**COMPLETE THE FOLLOWING:**
**A)** In the text on the Vespa log format, copy the part that opens with the words containing "- Sortable: Lexicographic" and closes with "events across processes.", renaming "Sortable" to "Orderable".
**B)** According to the text on the Vespa log format, how many tab-separated fields does each log line contain?
**C)** Continue the text on the Vespa log format from its last sentence.

**EXCERPTED TEXT:**
==========

A standardized, tab-delimited format satisfies all of these requirements while being both human-readable and machine-parseable.
Log Line Format
Each Vespa log line contains exactly 7 tab-separated fields followed by a newline:
<time>\t<hostname>\t<pid/tid>\t<service>\t<component>\t<level>\t<message>\n
| Field | Format | Example | Description |
|---|---|---|---|
| time | seconds.microseconds |
1696000000.123456 |
Unix epoch timestamp with microsecond precision |
| hostname | String | node-01.example.com |
The hostname of the machine producing the log |
| pid/tid | pid/tid |
12345/67 |
Process ID slash thread ID |
| service | String | searchnode |
The Vespa service name from VESPA_SERVICE_NAME
|
| component | Dotted path | container.handler.search |
The component hierarchy, built from application prefix and logger name |
| level | Lowercase string | info |
The log level (fatal, error, warning, config, info, event, debug, spam) |
| message | Escaped text | Query completed in 42ms |
The log message with special characters escaped |
Timestamp Format
Vespa uses a Unix epoch timestamp with microsecond precision, formatted as:
<seconds>.<microseconds>
For example, 1696000000.123456 represents September 29, 2023, at some specific time with 123456 microseconds. This format is:
- Timezone-independent: Unix epoch is always UTC.
- Sortable: Lexicographic sorting of the timestamp string produces chronological order.
- Precise: Microsecond resolution is sufficient for correlating events across processes.
Component Name Construction
The component field is constructed from the application prefix and the JUL logger name:
| Application Prefix | Logger Name | Result |
|---|---|---|
container |
com.yahoo.search.handler |
container.com.yahoo.search.handler
|
container |
(null) | container
|
| (null) | com.yahoo.search.handler |
.com.yahoo.search.handler
|
| (null) | (null) | -
|
The prefix provides a top-level grouping by program, while the logger name provides fine-grained component identification. This two-part structure allows operators to filter logs at different granularity levels.
Message Escaping
The message field undergoes escape processing to preserve the tab-delimited format:
| Character | Escape Sequence | Reason |
|---|---|---|
\ (backslash) |
\\ |
Escape character itself must be escaped |
\n (newline) |
\n |
Newlines would break the one-line-per-record format |
\r (carriage return) |
\r |
Same as newline |
\t (tab) |
\t |
Tabs would corrupt field boundaries |
The VespaFormat.escape() method handles this transformation. It is applied to both regular messages and event payloads.

==========

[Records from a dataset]

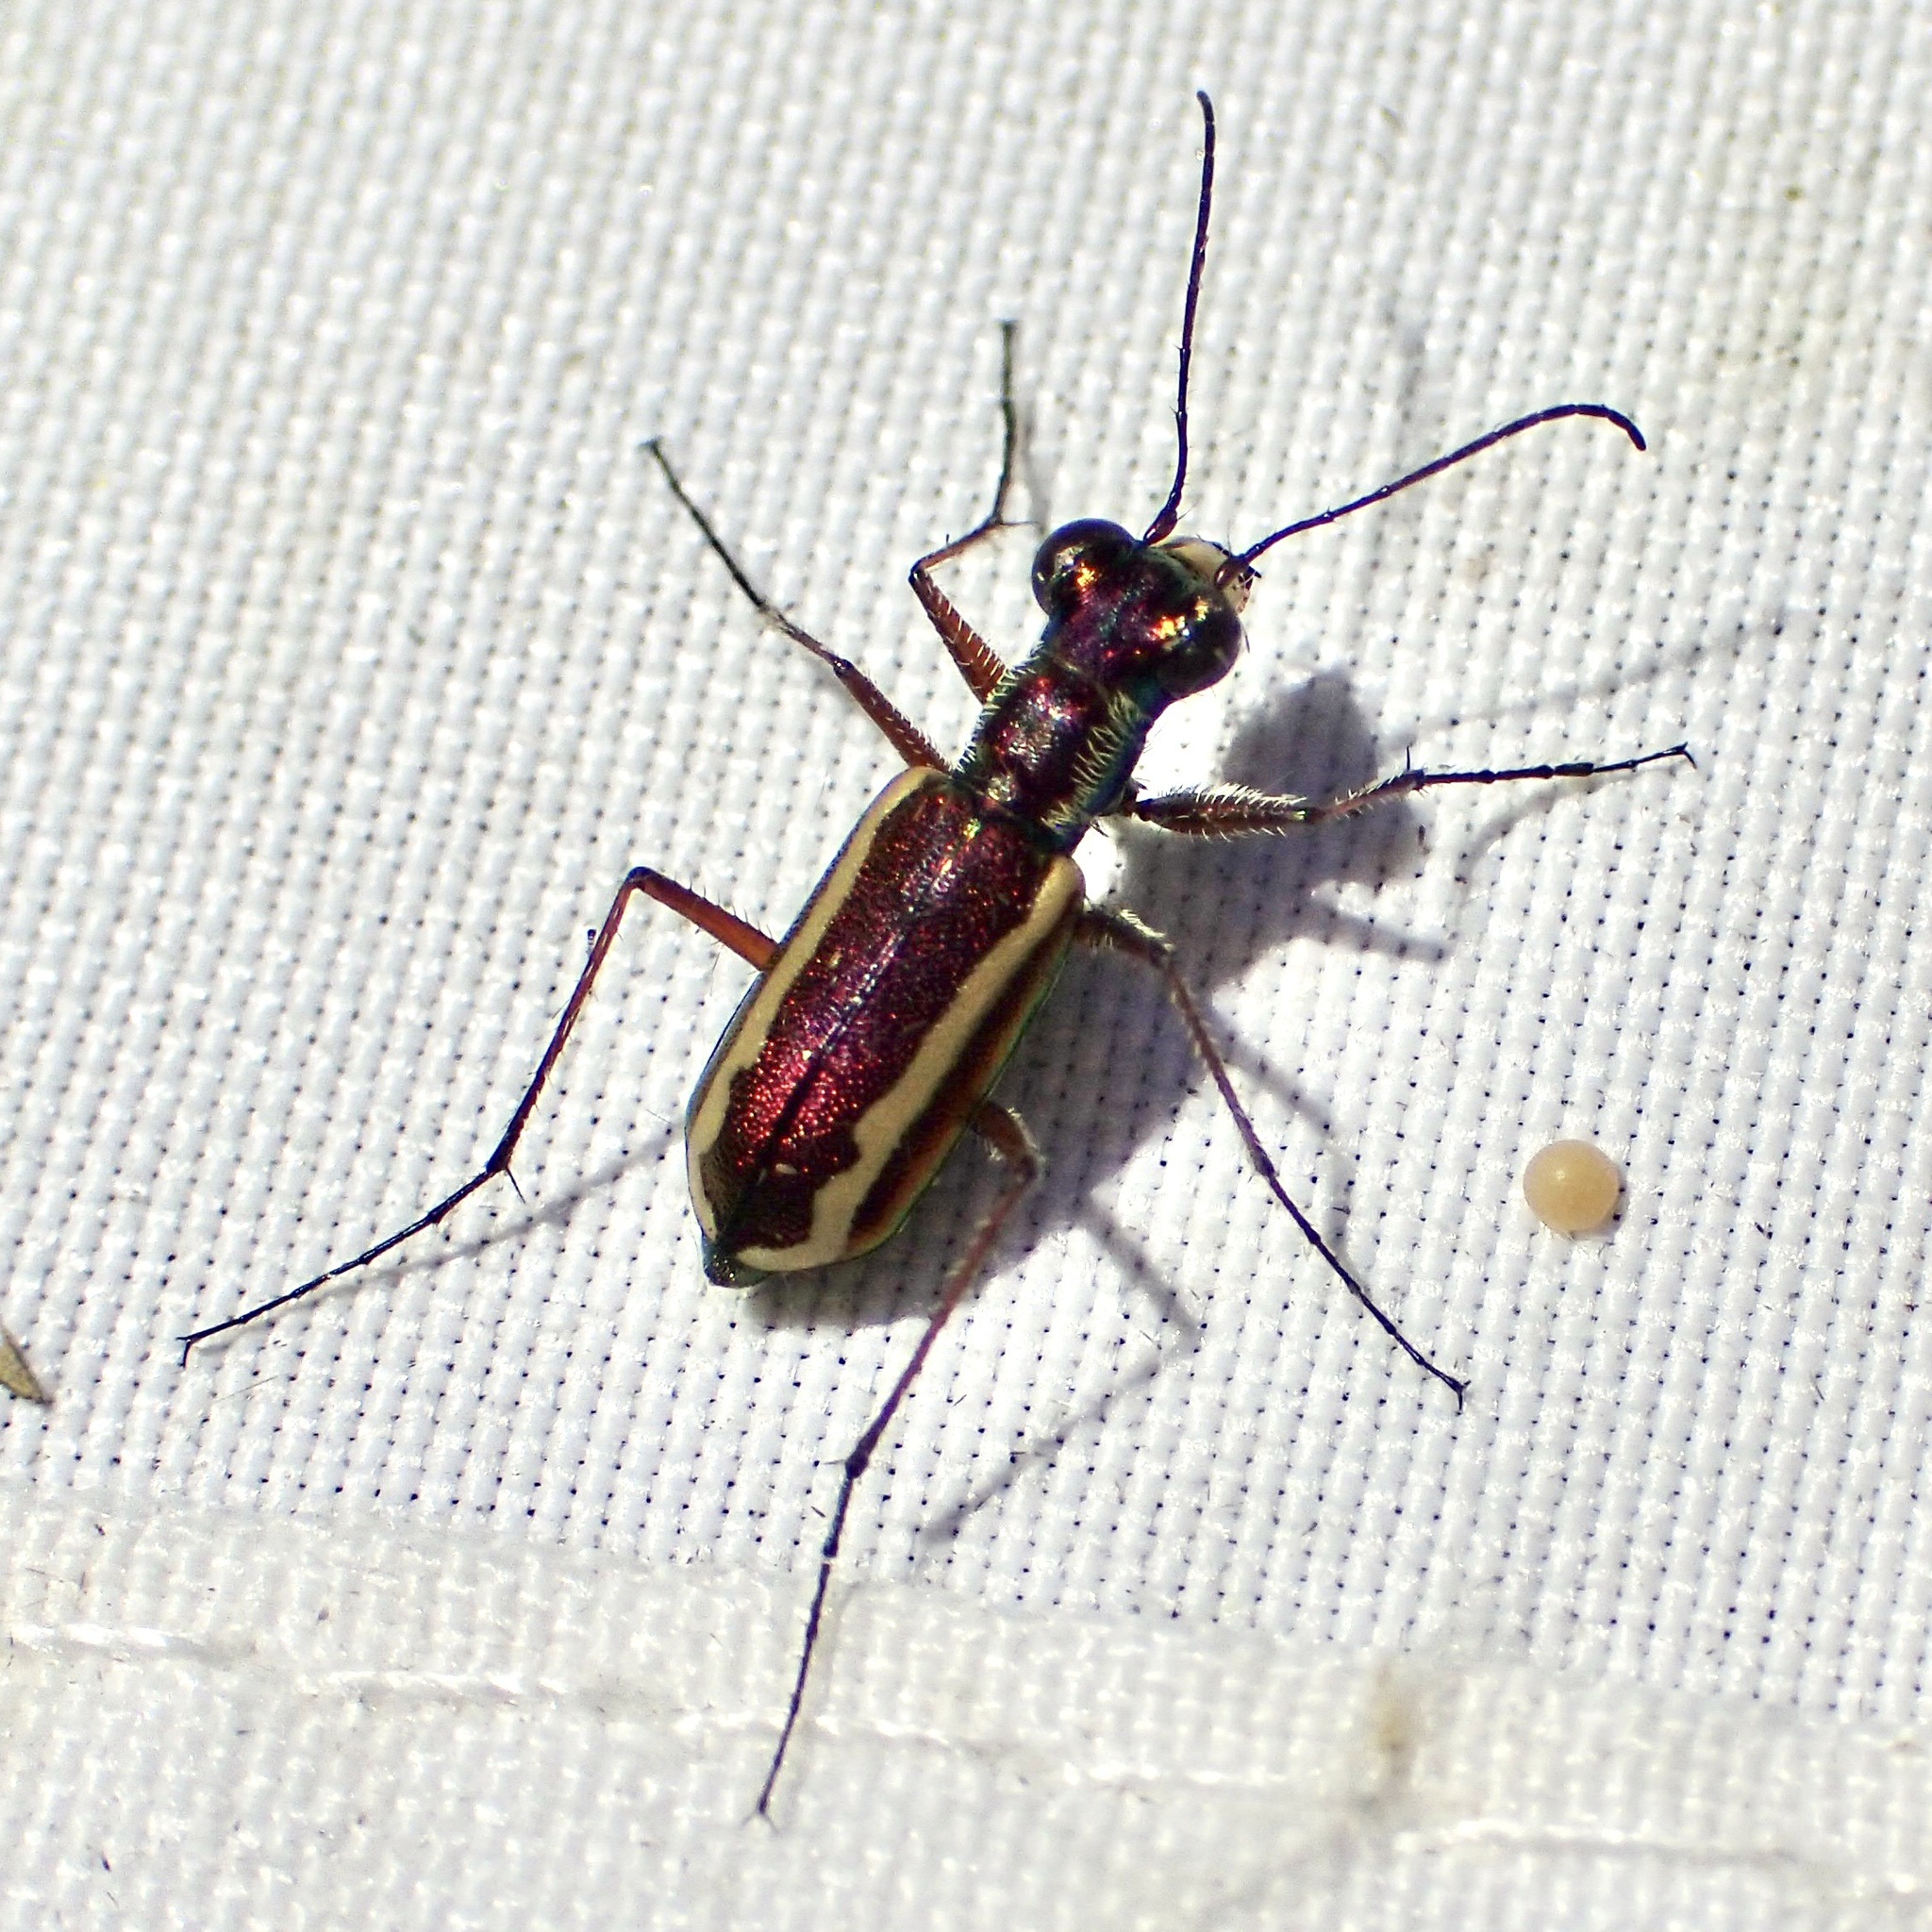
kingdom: Animalia
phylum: Arthropoda
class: Insecta
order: Coleoptera
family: Carabidae
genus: Cylindera
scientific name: Cylindera lemniscata
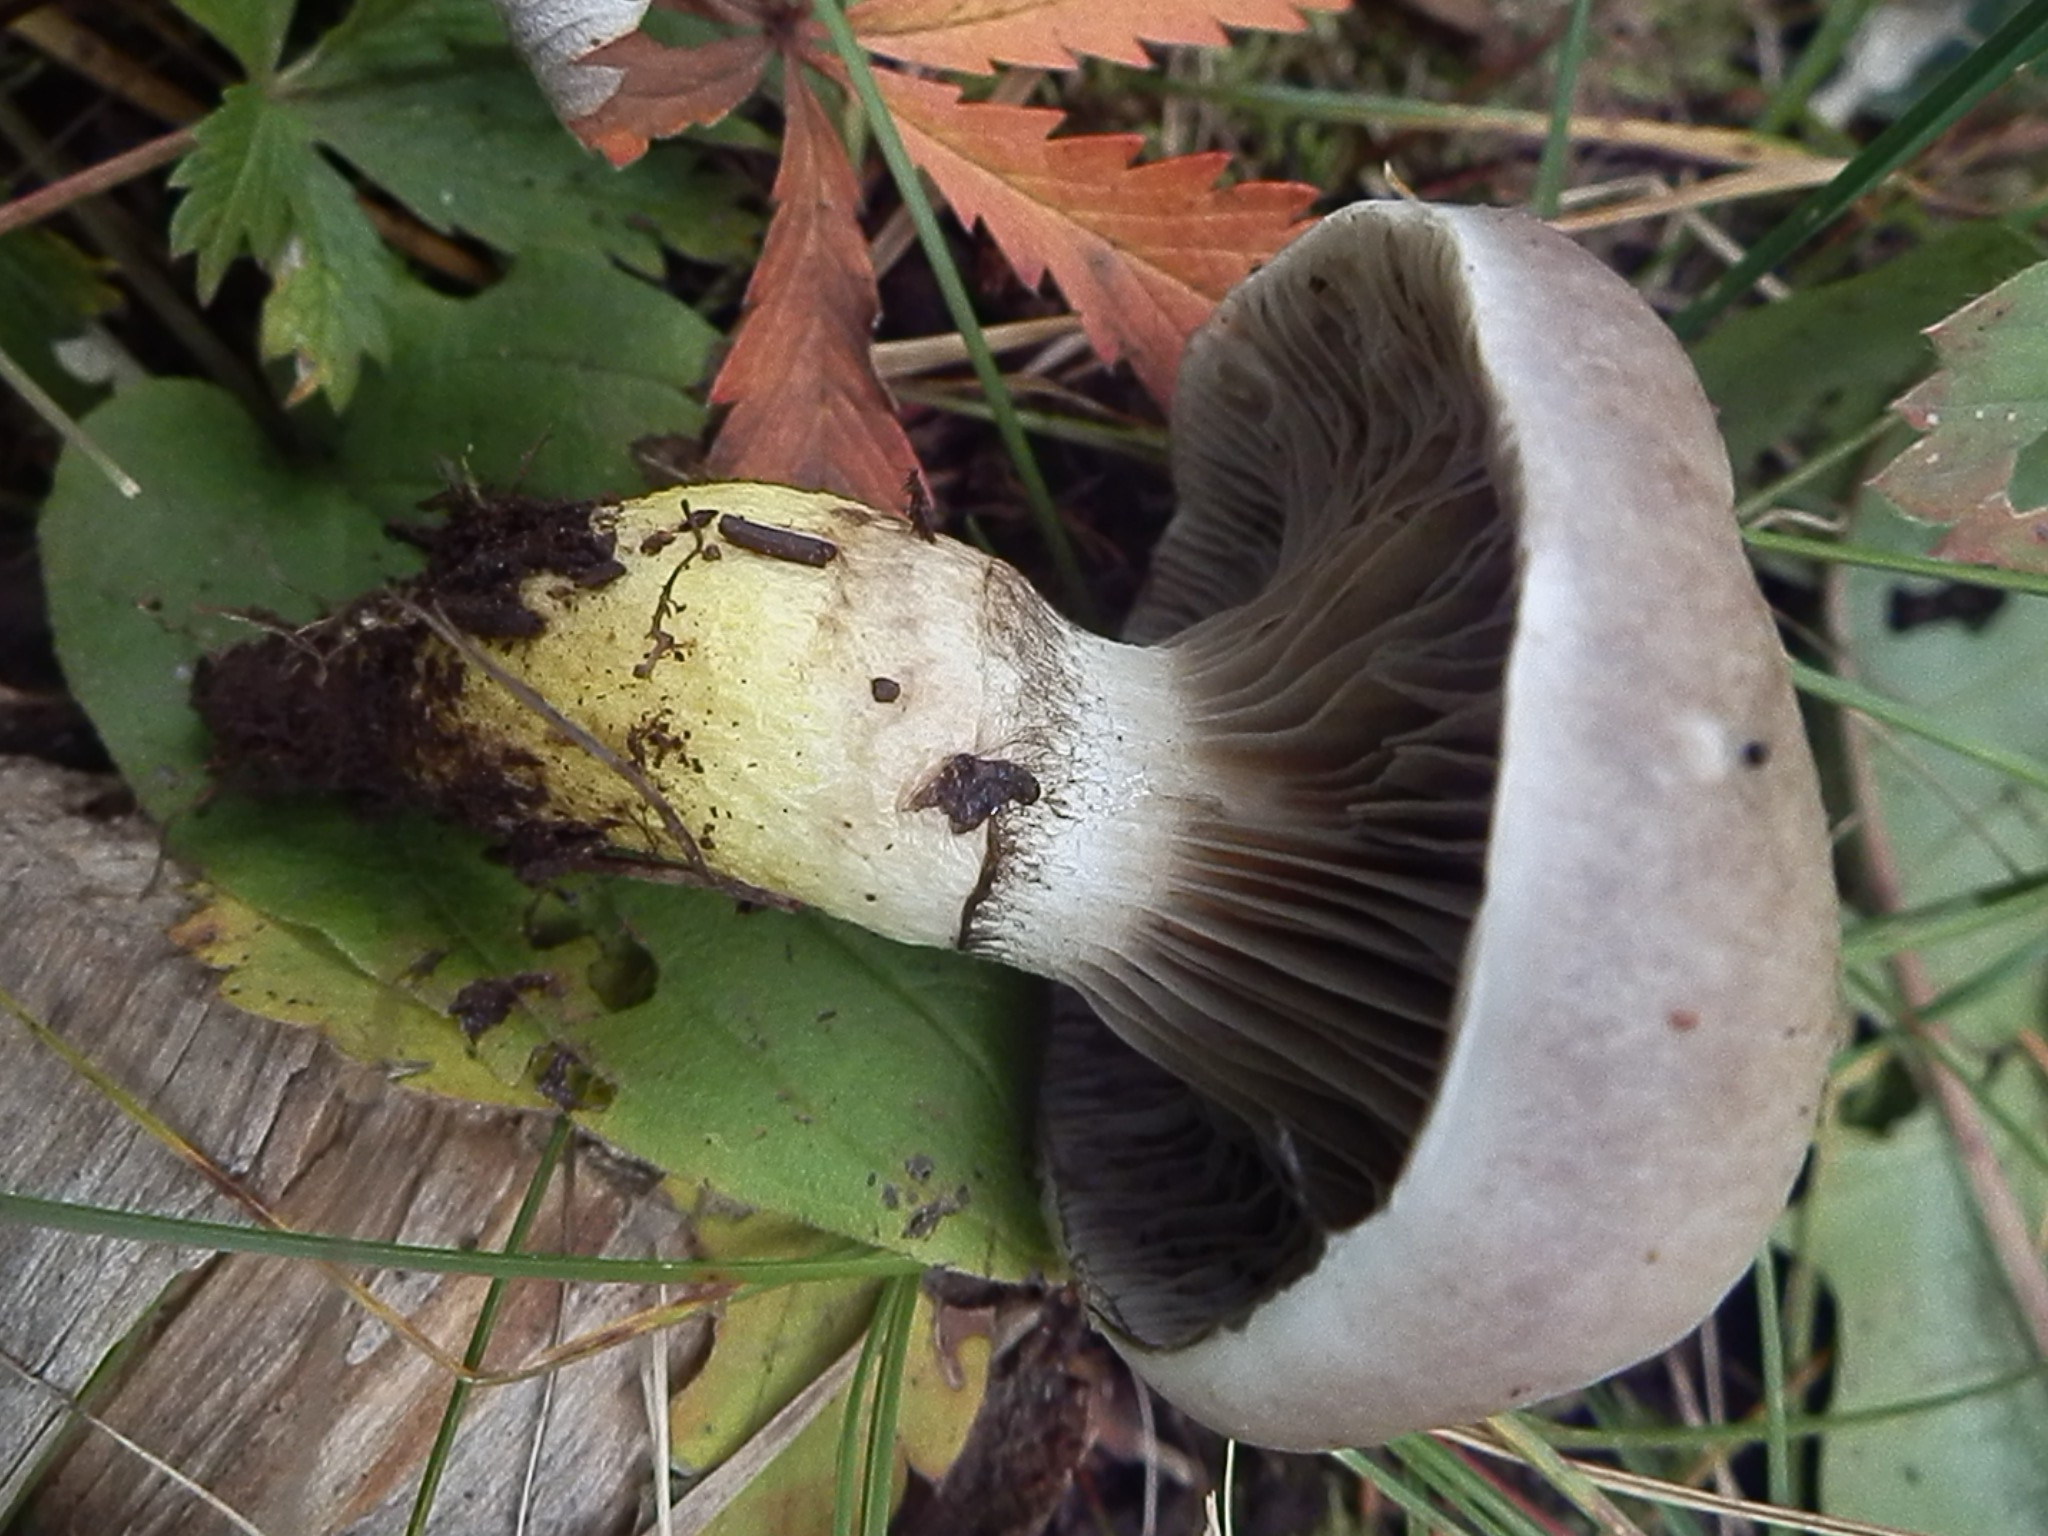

==========

**EXPECTED OUTPUTS:**
**A)**
- Orderable: Lexicographic sorting of the timestamp string produces chronological order.
- Precise: Microsecond resolution is sufficient for correlating events across processes.

**B)** Exactly 7.

**C)**
Event Messages
Log records at the EVENT level receive special treatment. Instead of using the formatted message text, the formatter extracts a structured Event object from the log record's parameters:
if (r.getLevel() == LogLevel.EVENT) {
Event event = (Event) r.getParameters()[0];
sbuf.append(VespaFormat.escape(event.toString()));
}
Event objects represent structured occurrences like "service started", "service stopped", or "state change". They have their own serialization format distinct from regular log messages.
Exception Handling
When a log record includes a thrown exception (via r.getThrown()), the stack trace is appended to the message after escaping:
appendException(r.getThrown(), sbuf);
The stack trace newlines are escaped so that the entire log record, including the exception, remains on a single line.
Cross-Language Consistency
The same tab-delimited format is used by both the Java formatter (VespaFormatter) and the C++ logging library (vespalog). This ensures that log lines from all process types can be:
- Interleaved chronologically in a single log file
- Processed by the same log analysis tools (
vespa-logfmt) - Collected by the same log aggregation infrastructure
Design Constraints
- Fixed number of fields: The format always has exactly 7 tab-separated fields. Missing values use
"-"as a placeholder. - Single-line records: Each log record occupies exactly one line. Embedded newlines in messages or exceptions are escaped.
- No structured data in message field: The message field is free-form text. Structured data is conveyed through the EVENT level with dedicated
Eventobjects. - Hostname resolved at initialization: The hostname is resolved once during formatter construction and reused for all log records. It does not change if the hostname is updated while the process is running.
Interaction with Other Components
- Logger Handler Installation: The
VespaFormatteris created during handler initialization and set on theVespaLogHandler. - Log Rotation and Special Handling: The formatted string is what actually gets written to the log target during
publish().